At the end of June 2022, cash and cash equivalents at Sea stood at US$7.8 billion. Simple back-of-the-envelope deduction of the US$6.3 billion, presciently raised last year, would have left the company with just US$1.5 billion — which is not enough to fund its survival through as little as the final two quarters of 2022.
Image Credit: Sea Ltd.Even if we assume that without the extra funding Sea would have cut down spending and limited investments many months earlier, it’s highly unlikely it would have been able to completely stem losses, and would still have been left with a financial runway of, at best, a year (or, likely, less).
Given the gloomy prospects as we’re heading into 2023, it would put it in really dire straits, particularly as its capitalisation has collapsed along with the rest of the stock market, to just US$23 billion today.
To raise as much as Li did then, he would now have to part with nearly one-third of the company — assuming, of course, there would be any takers. And at this price, a competitor like Alibaba could swallow Sea up with just a year worth of profits.
What a difference that one year made.
Reading the music
This whole situation reminds me of a gripping portrayal of a Wall Street fund CEO by Jeremy Irons in Margin Call (an excellent movie zooming in on the events of the day financial crisis in 2008 started, as first companies realised what’s coming).

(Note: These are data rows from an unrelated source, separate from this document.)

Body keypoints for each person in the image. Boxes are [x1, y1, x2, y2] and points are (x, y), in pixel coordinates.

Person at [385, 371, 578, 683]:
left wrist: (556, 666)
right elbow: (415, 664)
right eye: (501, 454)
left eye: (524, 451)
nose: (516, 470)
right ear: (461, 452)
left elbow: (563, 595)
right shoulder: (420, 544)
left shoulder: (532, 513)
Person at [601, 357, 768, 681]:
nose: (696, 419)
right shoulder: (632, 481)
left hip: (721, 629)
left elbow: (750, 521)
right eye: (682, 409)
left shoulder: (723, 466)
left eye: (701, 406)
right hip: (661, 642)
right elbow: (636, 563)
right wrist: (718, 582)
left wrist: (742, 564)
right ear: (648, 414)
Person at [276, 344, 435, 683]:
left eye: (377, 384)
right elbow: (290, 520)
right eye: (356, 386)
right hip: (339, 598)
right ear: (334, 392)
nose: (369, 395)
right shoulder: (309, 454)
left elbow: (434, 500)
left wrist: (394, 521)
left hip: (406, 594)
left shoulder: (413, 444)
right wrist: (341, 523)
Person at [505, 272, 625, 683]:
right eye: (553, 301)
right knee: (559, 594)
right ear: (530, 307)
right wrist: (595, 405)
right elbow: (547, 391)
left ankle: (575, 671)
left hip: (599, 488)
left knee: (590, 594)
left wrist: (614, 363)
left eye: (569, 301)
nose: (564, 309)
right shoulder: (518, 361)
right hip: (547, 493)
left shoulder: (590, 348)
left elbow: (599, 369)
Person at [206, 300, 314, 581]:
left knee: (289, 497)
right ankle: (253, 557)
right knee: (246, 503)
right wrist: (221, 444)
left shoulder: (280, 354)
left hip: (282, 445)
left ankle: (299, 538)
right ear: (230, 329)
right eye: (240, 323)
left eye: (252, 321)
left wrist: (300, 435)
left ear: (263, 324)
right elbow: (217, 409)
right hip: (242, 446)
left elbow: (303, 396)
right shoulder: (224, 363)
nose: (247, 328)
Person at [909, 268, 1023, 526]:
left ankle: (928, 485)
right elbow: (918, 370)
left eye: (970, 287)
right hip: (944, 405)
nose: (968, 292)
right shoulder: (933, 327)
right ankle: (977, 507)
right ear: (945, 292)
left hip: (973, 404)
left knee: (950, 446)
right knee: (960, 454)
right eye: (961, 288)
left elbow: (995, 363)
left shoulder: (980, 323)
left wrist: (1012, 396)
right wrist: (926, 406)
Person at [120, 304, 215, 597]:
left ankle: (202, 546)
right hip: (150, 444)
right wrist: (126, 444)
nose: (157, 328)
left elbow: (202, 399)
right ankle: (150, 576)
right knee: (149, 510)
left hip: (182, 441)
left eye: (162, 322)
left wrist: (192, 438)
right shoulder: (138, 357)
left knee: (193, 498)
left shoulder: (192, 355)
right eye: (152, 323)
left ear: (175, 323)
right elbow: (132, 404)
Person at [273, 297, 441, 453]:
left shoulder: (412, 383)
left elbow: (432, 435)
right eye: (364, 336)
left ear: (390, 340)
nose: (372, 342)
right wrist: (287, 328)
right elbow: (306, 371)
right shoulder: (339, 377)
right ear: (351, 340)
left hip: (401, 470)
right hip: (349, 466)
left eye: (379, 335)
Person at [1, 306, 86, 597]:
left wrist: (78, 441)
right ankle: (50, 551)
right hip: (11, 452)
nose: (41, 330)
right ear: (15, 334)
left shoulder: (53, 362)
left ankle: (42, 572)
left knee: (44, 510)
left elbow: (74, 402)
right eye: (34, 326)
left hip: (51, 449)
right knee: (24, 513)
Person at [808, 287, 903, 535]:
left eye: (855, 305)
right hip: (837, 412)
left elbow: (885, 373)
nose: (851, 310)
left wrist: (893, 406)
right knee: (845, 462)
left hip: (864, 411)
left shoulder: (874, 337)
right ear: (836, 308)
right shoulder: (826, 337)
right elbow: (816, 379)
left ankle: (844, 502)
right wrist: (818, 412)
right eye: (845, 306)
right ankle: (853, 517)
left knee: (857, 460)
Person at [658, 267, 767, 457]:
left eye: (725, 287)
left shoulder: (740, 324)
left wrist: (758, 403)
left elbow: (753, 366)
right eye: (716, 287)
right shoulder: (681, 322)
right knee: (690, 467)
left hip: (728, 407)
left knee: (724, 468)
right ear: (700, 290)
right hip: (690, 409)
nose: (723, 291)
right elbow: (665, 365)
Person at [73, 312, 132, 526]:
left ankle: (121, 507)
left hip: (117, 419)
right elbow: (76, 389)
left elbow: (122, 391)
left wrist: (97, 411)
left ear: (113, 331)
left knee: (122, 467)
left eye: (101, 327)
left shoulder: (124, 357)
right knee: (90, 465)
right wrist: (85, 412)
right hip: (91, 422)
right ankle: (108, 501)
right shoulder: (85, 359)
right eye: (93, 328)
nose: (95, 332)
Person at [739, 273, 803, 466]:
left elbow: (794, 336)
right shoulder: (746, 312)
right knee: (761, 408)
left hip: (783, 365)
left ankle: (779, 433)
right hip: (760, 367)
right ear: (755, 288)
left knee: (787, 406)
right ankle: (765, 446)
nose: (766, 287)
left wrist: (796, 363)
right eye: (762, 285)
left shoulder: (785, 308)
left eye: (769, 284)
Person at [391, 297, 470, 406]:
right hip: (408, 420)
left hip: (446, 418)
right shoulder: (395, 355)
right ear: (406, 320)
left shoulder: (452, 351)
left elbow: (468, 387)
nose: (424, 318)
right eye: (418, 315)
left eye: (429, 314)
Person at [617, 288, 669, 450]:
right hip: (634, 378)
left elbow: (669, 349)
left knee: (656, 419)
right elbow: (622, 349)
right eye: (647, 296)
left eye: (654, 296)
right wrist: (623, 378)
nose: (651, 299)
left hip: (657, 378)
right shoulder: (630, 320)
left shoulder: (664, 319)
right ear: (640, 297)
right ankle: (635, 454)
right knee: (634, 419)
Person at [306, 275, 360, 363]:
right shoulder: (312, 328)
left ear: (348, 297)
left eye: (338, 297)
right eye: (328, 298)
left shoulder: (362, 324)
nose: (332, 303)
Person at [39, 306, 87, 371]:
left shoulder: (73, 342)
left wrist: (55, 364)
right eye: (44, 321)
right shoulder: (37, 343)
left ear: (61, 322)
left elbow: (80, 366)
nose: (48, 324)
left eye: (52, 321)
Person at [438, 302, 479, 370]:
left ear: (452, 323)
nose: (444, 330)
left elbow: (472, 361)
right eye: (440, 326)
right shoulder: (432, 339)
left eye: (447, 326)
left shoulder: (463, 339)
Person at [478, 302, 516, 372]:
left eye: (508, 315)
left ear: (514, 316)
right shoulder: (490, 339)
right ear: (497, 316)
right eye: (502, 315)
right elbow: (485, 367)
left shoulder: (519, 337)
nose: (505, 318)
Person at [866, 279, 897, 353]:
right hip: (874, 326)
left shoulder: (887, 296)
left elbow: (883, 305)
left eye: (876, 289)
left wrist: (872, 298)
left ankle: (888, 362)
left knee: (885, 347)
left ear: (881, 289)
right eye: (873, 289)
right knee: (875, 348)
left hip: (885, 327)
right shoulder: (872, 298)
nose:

John Tuld, played by Irons, proceeds to explain why he is in the CEO role, earning the big money and calling all the shots. It’s not greater skill or brains than that of his analysts or traders:
“I’m here for one reason and one reason alone. I’m here to guess what the music might do a week, a month, a year from now. That’s it. Nothing more.”
People often question why CEOs (founders or not) are paid millions of dollars when their regular employees often receive very little.
Well, this is precisely because a single decision made at the very top, using imperfect, incomplete data about unpredictable market situation can make or break the company.
Bank analysts and pundits can afford to be wrong — their stake in the business is negligible if any, but business leaders can’t.
And it seems that Li (likely aided by smart partners around) made a decision that turned out to be more profound that any of them may have even thought at the time. It must have seemed like a great deal, but it ended up providing a lifeline ahead of a storm that few predicted would come so soon.